Unfortunately, since Heron's formula involves a square root, the 
equation that we produce with this method is of the form
              _      ____      ____      ____
             /K  =  /a(r)  +  /b(r)  +  /c(r)                      (1)

where K is the area of the main triangle and a(r), b(r), c(r) are 
each polynomials of degree 2 giving the areas of the subsidiary 
triangles.  As shown in Polynomials For Sums of Square Roots, an
equation of this form, when cleared of radicals, leads to the 
polynomial

          [(K - s1)^2 - 4 s2]^2  -  64 K s3  =  0                  (2)

where s1=a+b+c, s2=ab+ac+bc, and s3=abc.  Since each of a,b,c is a 
polynomial in the unknown quantity r of degree 2, the resulting 
polynomial is of degree 8, and it is extremely laborious to actually
generate this polynomial, let alone solve it.  For example, consider
the case of three circles whose centers are separated by distances of
32, 26, and 29 units, and whose radii are 4, 6, and 7 units (opposite
the edges, respectively) as shown below.

            

Applying equation (1) and clearing the radicals using equation (2), we 
arrive at the polynomial in the unknown radius r of the tangent circle

 1025797908486400 r^8 + 45688891412326400 r^7 - 2079538385255385600 r^6

   - 90879753802632739840 r^5 + 1684702930564817281024 r^4

    + 59130359737934771257344 r^3 - 733653834154604643483648 r^2

     - 12647913606051885385777152 r + 142656922868498947664510976  =  0

Fortunately, this polynomial can be factored, and the relevant root is 
a root of the quadratic

          2001755 r^2 + 23480730 r - 510609906  =  0

The only positive real root of this quadratic is
                                 _____
              11740365 + 186093 /33495
      r  =    ------------------------  =  11.14906897611679...
                      2001755

This gives the tangency solution shown in the figure below:

            

In general, the 8th degree polynomial ALWAYS factors into (at least)
the form  256 g(r) f(r) = 0,  where g(r) is of degree 6 and f(r) is
of degree 2, and the relevant root(s) are the roots of f(r).  These
represent the one or two possible solutions of a given "type".  In 
general the quadratic polynomial for r is

                c2 r^2  +  c1 r  +  c0  =  0

where the coefficients are given in terms of the parameters A,B,C,
and a,b,c by

     c2  =  4 [ (a-b)(a-c)A^2 + (b-a)(b-c)B^2 + (c-a)(c-b)C^2 ]

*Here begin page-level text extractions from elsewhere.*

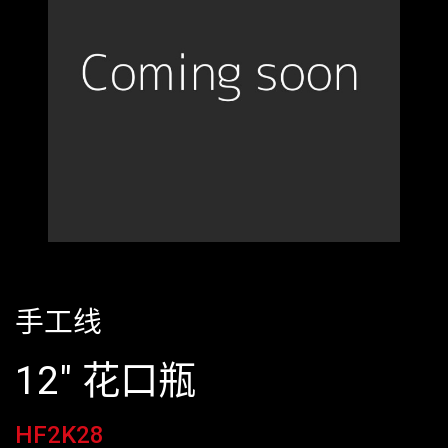
手工线
12" 花口瓶
HF2K28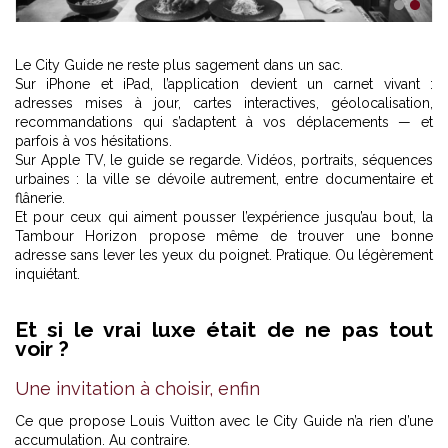
1
2
Le City Guide ne reste plus sagement dans un sac.
Sur iPhone et iPad, l’application devient un carnet vivant :
adresses mises à jour, cartes interactives, géolocalisation,
recommandations qui s’adaptent à vos déplacements — et
parfois à vos hésitations.
Sur Apple TV, le guide se regarde. Vidéos, portraits, séquences
urbaines : la ville se dévoile autrement, entre documentaire et
flânerie.
Et pour ceux qui aiment pousser l’expérience jusqu’au bout, la
Tambour Horizon propose même de trouver une bonne
adresse sans lever les yeux du poignet. Pratique. Ou légèrement
inquiétant.
Et si le vrai luxe était de ne pas tout
voir ?
Une invitation à choisir, enfin
Ce que propose Louis Vuitton avec le City Guide n’a rien d’une
accumulation. Au contraire.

                 - (A+B+C)(-A+B+C)(A-B+C)(A+B-C)


 c1 =  2A^2 [(-a+b+c)(-a^2 + b^2 + c^2) - (-a^3 + b^3 + c^3) - a(-A^2 + B^2 + C^2)]

     + 2B^2 [( a-b+c)( a^2 - b^2 + c^2) - ( a^3 - b^3 + c^3) - b( A^2 - B^2 + C^2)]

     + 2C^2 [( a+b-c)( a^2 + b^2 - c^2) - ( a^3 + b^3 - c^3) - c( A^2 + B^2 - C^2)]


 c0 = (ABC)^2 - (A^2 B^2 + A^2 C^2 + B^2 C^2)(a^2 + b^2 + c^2)

              - (a^2 b^2 + a^2 c^2 + b^2 c^2)(A^2 + B^2 + C^2)

              + ((ABc)^2 + (AbC)^2 + (aBC)^2) + 2((abC)^2 + (aBc)^2 + (Abc)^2)

              + (A^4 a^2 + B^4 b^2 + C^4 c^2) + (a^4 A^2 + b^4 B^2 + c^4 C^2)

In the special case when a=b=c=0, all three of the given circles 
are points, and we are finding the radius of the circle that
circumscribes the triangle made by those three points, i.e., a
triangle with edges lengths A,B,C.  In this case the coefficients
reduce to

    c2  = -(A+B+C)(-A+B+C)(A-B+C)(A+B-C)

    c1 =  0

    c0 = (ABC)^2 

This gives the well-known formula for the radius of the circle
which circumscribes a triangle with edges lengths A,B,C

                           ABC                            ABC
    r   =  -----------------------------------    =     -------
           sqrt[(A+B+C)(-A+B+C)(A-B+C)(A+B-C)]          4[Area]

where "Area" is the area of the triangle.